New Jersey State AFL-CIO mourns the loss of Justice Ginsburg

New Jersey State AFL-CIO mourns the loss of Justice Ginsburg

The New Jersey State AFL-CIO mourns the passing of U.S. Supreme Court Associate Justice Ruth Bader Ginsburg, a champion for civil rights, women’s rights and workers’ rights.

“Justice Ginsburg always sided with organized labor, even when the conservative-leaning court ruled against unions in cases like Janus v. AFSCME,” New Jersey State AFL-CIO President Charles Wowkanech said. “Her dissenting opinions that upheld the right to organize, to collectively bargain, and to stop America’s return to ‘yellow dog’ hiring practices and so-called ‘right-to-work’ were passionate and well-reasoned. Her loss is huge.”

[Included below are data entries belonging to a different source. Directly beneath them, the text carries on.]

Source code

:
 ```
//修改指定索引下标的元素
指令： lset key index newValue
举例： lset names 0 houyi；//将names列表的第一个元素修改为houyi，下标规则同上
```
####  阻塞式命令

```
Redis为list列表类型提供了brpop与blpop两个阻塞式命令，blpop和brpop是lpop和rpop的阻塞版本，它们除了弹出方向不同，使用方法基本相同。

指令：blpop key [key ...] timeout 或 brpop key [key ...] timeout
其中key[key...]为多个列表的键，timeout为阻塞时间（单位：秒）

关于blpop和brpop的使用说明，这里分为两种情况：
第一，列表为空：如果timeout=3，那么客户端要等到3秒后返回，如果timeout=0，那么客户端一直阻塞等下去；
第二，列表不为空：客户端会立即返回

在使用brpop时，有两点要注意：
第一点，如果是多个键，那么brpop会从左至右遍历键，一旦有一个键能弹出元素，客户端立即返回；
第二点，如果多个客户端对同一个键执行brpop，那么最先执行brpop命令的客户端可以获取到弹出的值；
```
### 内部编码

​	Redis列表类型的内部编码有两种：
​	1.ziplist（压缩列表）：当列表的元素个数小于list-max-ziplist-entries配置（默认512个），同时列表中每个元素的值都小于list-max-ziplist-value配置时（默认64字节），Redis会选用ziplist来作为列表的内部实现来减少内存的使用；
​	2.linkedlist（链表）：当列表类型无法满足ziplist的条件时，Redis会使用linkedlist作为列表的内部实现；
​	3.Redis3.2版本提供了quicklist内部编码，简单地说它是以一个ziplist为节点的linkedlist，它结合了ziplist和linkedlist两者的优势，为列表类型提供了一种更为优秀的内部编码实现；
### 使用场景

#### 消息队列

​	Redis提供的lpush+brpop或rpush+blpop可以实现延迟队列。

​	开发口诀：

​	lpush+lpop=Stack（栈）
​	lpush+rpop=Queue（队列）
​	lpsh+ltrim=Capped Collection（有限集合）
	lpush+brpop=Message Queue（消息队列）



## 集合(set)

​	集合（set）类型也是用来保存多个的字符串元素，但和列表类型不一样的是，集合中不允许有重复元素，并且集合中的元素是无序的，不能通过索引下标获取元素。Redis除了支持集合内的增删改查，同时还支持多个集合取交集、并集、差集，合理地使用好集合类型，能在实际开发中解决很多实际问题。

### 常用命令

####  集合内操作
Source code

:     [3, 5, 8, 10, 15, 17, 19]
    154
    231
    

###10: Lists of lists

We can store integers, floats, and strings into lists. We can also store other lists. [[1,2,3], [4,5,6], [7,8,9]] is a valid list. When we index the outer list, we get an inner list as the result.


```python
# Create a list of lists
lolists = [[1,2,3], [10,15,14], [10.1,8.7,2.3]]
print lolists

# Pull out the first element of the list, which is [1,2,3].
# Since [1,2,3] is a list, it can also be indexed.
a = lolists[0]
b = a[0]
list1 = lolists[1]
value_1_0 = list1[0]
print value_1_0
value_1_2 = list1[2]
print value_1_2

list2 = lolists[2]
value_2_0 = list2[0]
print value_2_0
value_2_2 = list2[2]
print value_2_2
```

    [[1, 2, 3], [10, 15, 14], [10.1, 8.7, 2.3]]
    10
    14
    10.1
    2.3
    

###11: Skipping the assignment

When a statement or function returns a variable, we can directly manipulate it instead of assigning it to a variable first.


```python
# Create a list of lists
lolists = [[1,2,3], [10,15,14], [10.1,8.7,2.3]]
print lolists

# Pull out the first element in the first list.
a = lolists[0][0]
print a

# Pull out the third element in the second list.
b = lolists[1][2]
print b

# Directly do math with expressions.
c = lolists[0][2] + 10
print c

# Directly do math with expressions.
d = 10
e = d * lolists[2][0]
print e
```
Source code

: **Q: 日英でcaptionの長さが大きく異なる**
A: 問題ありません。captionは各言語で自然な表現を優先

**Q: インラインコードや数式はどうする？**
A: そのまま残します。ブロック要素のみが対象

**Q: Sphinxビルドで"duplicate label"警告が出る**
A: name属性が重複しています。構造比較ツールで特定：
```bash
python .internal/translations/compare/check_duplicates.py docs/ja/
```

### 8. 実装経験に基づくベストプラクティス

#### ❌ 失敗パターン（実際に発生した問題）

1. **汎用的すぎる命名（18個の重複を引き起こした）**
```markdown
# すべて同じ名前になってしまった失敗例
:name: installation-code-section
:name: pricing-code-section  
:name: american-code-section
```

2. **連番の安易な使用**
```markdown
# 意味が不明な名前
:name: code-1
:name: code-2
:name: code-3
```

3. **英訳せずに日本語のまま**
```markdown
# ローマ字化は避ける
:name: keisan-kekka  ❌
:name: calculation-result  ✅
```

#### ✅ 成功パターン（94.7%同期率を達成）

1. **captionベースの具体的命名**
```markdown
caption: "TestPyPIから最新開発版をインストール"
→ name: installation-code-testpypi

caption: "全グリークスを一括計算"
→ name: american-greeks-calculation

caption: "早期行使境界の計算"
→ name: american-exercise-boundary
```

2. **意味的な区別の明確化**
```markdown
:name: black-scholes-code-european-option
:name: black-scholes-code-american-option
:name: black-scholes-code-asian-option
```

Even when in the minority on the Supreme Court, Justice Ginsburg’s fierce dissents provoked action on behalf of all who labor. Her opinion in the Ledbetter v. Goodyear case, for example, led to the Lilly Ledbetter Fair Pay Act.

Justice Ginsburg died Friday, Sept. 18, 2020, at age 87 of metastatic pancreas cancer, which she had battled for years. The Brooklyn native was educated at Cornell, Harvard and Columbia universities, and taught at Rutgers and Columbia.  Her courtroom battles against sex discrimination as the director of the Women’s Rights Project of the American Civil Liberties Union in the 1970s led to constitutional protections against sex discrimination.

“She was a hero to every woman who ever stepped foot in the workplace,” New Jersey State AFL-CIO Secretary-Treasurer Laurel Brennan said. “She was a hero to every union member, woman or man, and she never stopped fighting for what is right and what is fair, right up until the end.”

“On behalf of our union brothers and sisters,” President Wowkanech said, “we ask the president and the Senate to select a judge who stands for working people as much as Justice Ginsburg did.”